[Records provided]
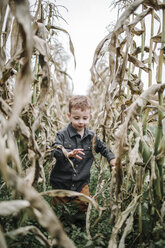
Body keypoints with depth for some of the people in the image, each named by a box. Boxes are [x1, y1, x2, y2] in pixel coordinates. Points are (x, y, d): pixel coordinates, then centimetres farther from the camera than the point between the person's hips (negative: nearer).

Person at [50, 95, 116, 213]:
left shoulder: (91, 136, 0)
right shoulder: (62, 134, -12)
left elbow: (103, 148, 12)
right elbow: (55, 151, -23)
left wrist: (112, 159, -3)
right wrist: (68, 153, -42)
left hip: (81, 181, 2)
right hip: (61, 181, -2)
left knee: (86, 205, 6)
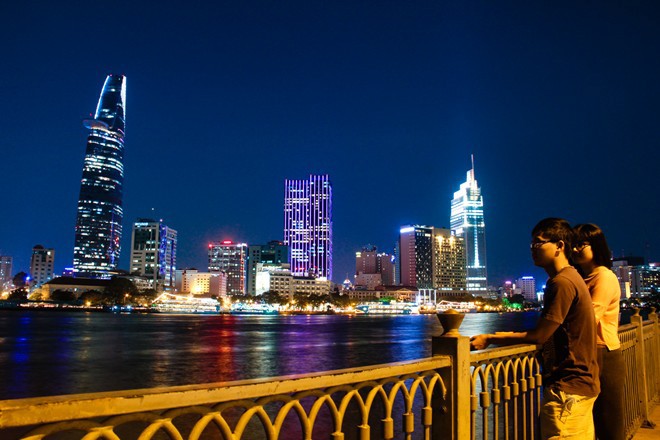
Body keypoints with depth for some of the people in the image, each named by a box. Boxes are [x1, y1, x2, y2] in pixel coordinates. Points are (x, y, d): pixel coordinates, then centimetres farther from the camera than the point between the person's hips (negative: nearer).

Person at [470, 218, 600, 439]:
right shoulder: (572, 277, 14)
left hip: (567, 387, -10)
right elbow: (547, 333, 13)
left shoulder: (562, 282, -19)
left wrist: (489, 339, -11)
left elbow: (539, 336, -18)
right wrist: (498, 336, 9)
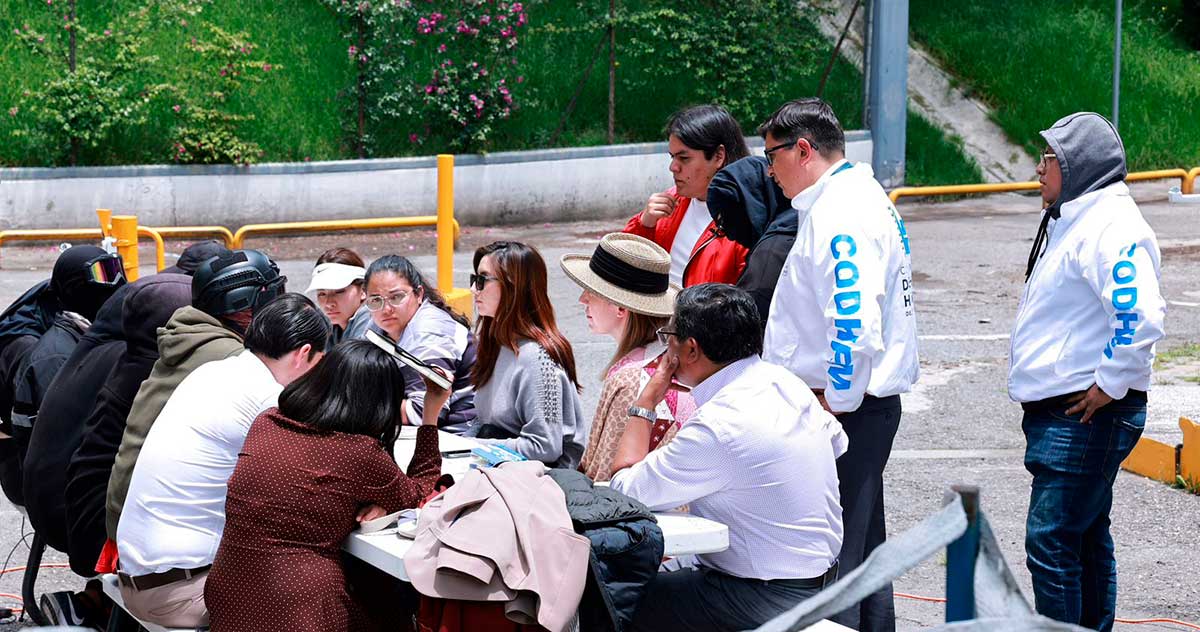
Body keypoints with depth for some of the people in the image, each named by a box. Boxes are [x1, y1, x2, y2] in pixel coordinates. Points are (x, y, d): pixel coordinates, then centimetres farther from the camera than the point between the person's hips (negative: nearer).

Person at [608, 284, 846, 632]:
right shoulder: (785, 380, 0)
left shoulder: (718, 427, -26)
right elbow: (836, 442, 20)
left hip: (771, 601, -9)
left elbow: (625, 488, -17)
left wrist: (646, 400, -6)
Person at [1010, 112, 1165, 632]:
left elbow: (1142, 315, -30)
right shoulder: (1074, 219, 16)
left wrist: (1109, 386, -22)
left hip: (1087, 415, -11)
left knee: (1050, 541, -11)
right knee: (1085, 539, 17)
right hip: (1061, 411, 11)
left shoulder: (1110, 228, -18)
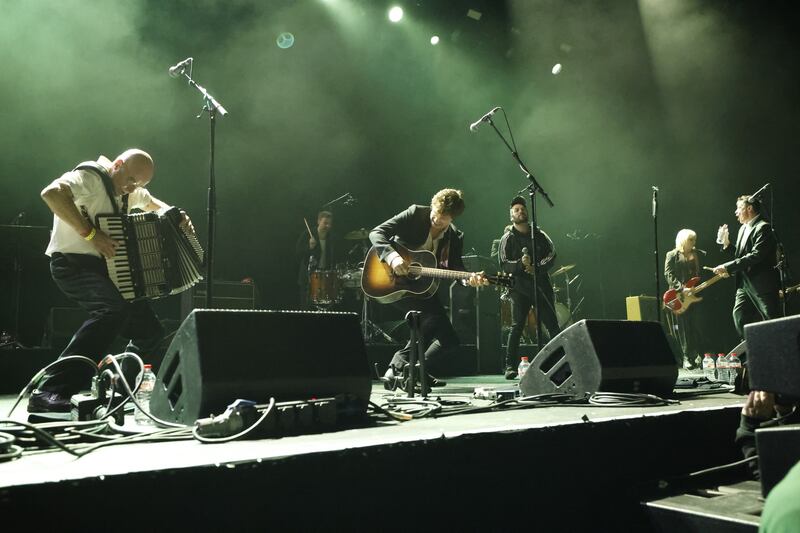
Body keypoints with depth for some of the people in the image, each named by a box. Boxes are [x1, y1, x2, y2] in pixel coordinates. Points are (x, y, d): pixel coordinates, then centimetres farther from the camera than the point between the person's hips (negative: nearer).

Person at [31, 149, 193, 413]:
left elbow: (155, 204, 34)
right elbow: (51, 193, -30)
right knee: (116, 306, -37)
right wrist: (91, 233, -31)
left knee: (150, 331, 6)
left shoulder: (129, 189, 16)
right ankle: (49, 393, -40)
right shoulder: (90, 176, -12)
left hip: (103, 267, 9)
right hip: (73, 264, -9)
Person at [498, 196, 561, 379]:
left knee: (553, 324, 3)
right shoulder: (508, 238, 4)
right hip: (520, 287, -3)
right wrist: (521, 264, -23)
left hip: (541, 284, 3)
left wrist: (537, 267, -12)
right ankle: (510, 366, -6)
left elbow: (552, 254, 5)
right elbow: (504, 263, -4)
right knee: (516, 327, -8)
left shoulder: (539, 234, 13)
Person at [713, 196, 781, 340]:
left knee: (771, 319, -4)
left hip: (762, 283, -9)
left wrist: (728, 267, -24)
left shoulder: (763, 228, -13)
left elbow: (756, 255, -23)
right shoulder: (743, 229, 15)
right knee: (739, 315, 5)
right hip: (744, 282, 9)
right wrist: (726, 244, 2)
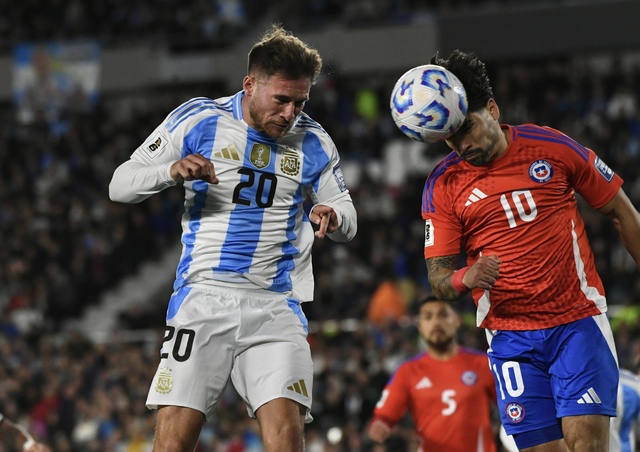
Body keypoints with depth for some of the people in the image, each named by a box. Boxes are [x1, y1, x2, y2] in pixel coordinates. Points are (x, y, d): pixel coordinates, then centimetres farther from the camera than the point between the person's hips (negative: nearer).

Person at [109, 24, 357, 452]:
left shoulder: (313, 143, 7)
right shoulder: (198, 120, 0)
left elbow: (347, 219, 17)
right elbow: (121, 185, 2)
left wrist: (334, 217, -9)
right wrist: (172, 171, -19)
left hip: (276, 307, 2)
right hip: (204, 299, -1)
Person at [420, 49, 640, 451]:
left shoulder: (552, 147, -2)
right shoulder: (443, 185, 0)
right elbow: (439, 279, 1)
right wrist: (467, 277, -21)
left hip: (579, 321, -1)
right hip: (510, 337, 1)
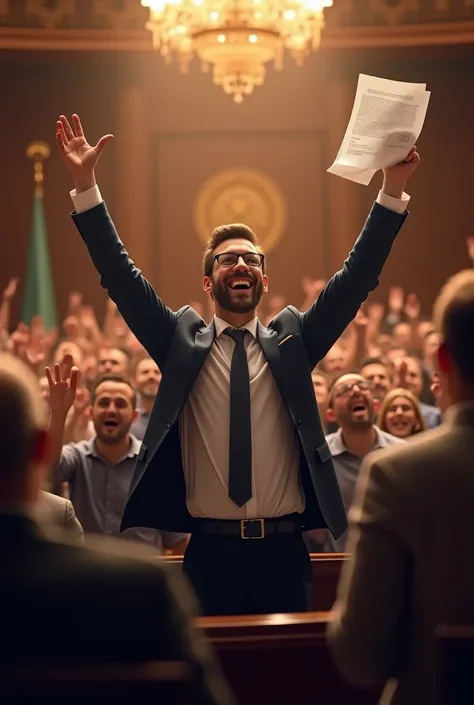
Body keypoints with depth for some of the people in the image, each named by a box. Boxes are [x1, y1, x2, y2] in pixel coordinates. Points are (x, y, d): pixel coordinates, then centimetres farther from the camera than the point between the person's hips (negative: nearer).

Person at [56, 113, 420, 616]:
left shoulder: (292, 341, 8)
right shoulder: (182, 342, 6)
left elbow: (355, 279, 0)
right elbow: (121, 277, -1)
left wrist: (392, 191, -10)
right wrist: (85, 185, -10)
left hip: (284, 553, 1)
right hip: (210, 553, -1)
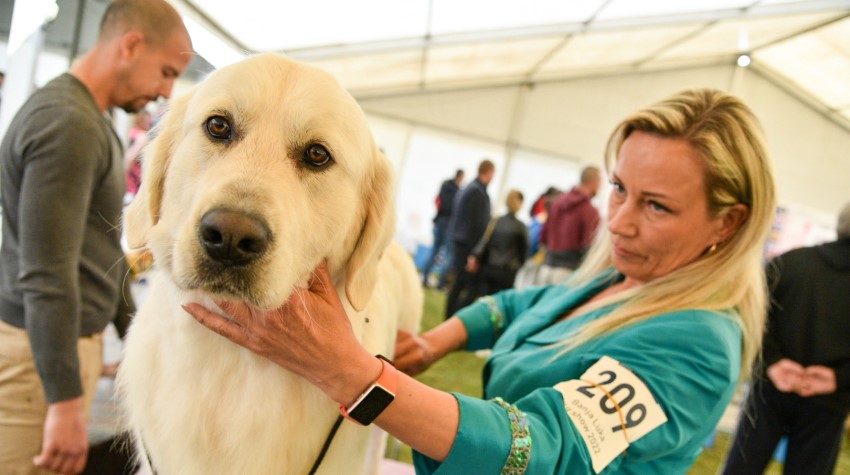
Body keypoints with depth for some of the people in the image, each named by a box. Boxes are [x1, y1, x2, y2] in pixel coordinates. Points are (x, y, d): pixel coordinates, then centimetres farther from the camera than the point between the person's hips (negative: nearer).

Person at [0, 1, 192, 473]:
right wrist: (66, 399, -21)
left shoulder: (91, 118, 12)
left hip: (75, 334, 9)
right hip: (40, 347, -9)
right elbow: (47, 273, -24)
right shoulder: (68, 124, -19)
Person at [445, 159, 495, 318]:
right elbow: (477, 224, -19)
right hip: (468, 245, -10)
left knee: (458, 284, 14)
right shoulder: (478, 192, -16)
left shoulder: (467, 189, 13)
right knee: (472, 287, -7)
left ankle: (450, 318, 19)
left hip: (458, 241, 10)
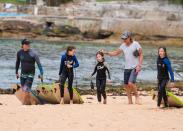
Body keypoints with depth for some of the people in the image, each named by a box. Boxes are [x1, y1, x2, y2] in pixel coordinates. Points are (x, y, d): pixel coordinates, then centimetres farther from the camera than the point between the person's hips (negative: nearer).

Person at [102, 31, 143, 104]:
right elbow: (116, 53, 15)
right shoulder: (123, 45, 7)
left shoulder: (135, 44, -8)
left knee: (131, 83, -21)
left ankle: (137, 96, 1)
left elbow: (141, 55, -5)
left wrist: (139, 65, -13)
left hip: (135, 67, -6)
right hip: (127, 68, 6)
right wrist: (106, 53, 2)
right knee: (126, 85, 4)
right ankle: (130, 100, 17)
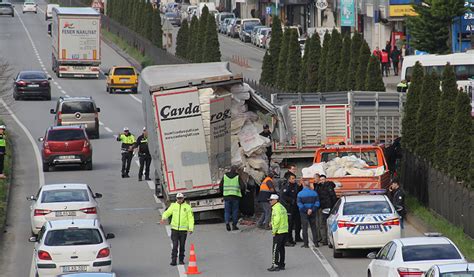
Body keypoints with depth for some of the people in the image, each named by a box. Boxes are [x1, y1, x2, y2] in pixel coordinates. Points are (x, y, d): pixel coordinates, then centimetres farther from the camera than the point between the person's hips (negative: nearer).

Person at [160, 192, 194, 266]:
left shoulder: (187, 207, 1)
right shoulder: (173, 206, 4)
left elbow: (191, 218, 1)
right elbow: (167, 213, 0)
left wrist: (191, 228, -6)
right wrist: (163, 218, -22)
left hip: (183, 229, 0)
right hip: (174, 229, 0)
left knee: (182, 245, 6)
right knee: (175, 245, -7)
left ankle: (181, 260, 18)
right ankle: (173, 261, -7)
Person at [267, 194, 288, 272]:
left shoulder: (276, 208, -14)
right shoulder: (282, 207, 15)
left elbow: (277, 220, -20)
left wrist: (274, 231, -14)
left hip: (279, 232, -10)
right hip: (285, 231, 10)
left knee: (275, 249, -6)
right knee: (281, 248, 15)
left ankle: (275, 265, -7)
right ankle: (281, 265, 19)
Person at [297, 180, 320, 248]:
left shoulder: (300, 194, -7)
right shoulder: (314, 193, 0)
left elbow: (299, 204, -13)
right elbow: (317, 203, -4)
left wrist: (305, 210, -12)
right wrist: (312, 210, -9)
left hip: (304, 213, -2)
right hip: (312, 213, 2)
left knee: (304, 228, 2)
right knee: (313, 227, 11)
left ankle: (306, 243, 0)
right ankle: (315, 242, 9)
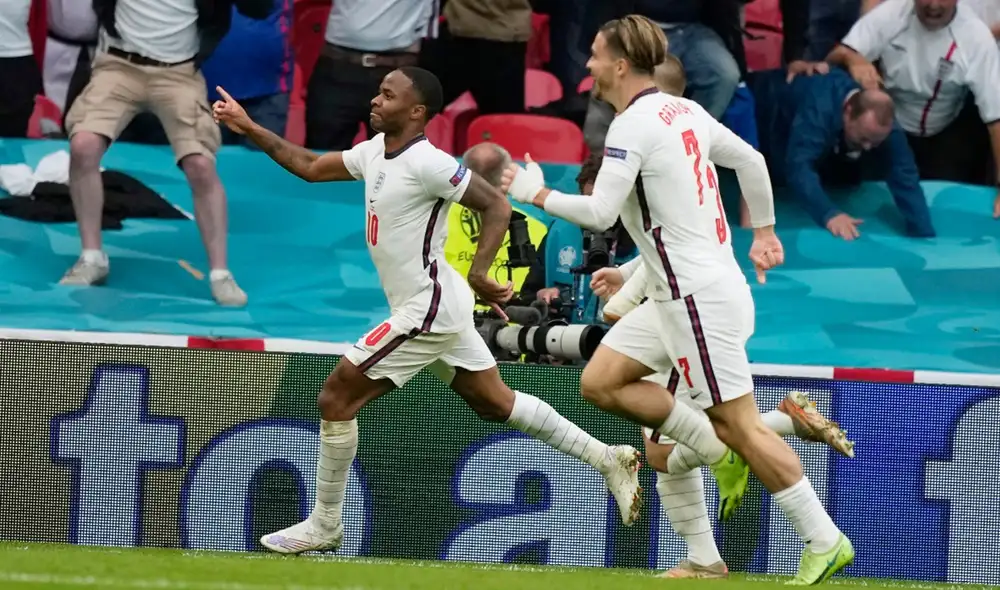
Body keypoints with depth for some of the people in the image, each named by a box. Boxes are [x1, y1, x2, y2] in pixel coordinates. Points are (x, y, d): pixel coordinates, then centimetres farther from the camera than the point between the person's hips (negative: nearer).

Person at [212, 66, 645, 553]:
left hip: (427, 308, -10)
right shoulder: (375, 152, 8)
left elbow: (497, 206, -20)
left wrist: (478, 274, -29)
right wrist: (250, 129, 14)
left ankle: (324, 526, 4)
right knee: (495, 402, 15)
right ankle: (607, 458, 19)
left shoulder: (426, 163, -19)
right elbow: (310, 167, 20)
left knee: (335, 399, -6)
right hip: (441, 309, 10)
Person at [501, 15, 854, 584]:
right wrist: (764, 231, 29)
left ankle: (825, 541, -3)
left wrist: (537, 194, -7)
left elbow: (599, 212, -22)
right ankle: (714, 447, 9)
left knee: (740, 426, -6)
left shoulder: (634, 126, -16)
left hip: (699, 296, -9)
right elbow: (752, 161, 19)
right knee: (600, 382, 9)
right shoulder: (685, 111, 10)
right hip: (678, 294, 9)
[/Records provided]
In the records above, find the line with "right hip: (1061, 411, 11)" and the line with "right wrist: (91, 233, -31)"; please transcribe exactly those two lines and all lines between them, omitting any picture.

**Result for this exercise**
right hip: (1061, 411, 11)
left shoulder: (1110, 228, -18)
Body keypoints with depth for some of the people in the image, each named by a box. Boxes are [x1, y1, x2, y2] in pixel coordinates. Points are (x, y, d): pixel coordinates, then centimetres farther from the camera than the point between the person's hips (negative: nearer).

Person at [31, 149, 193, 413]:
left elbow: (155, 204, 34)
right elbow: (51, 193, -30)
right knee: (116, 306, -37)
right wrist: (91, 233, -31)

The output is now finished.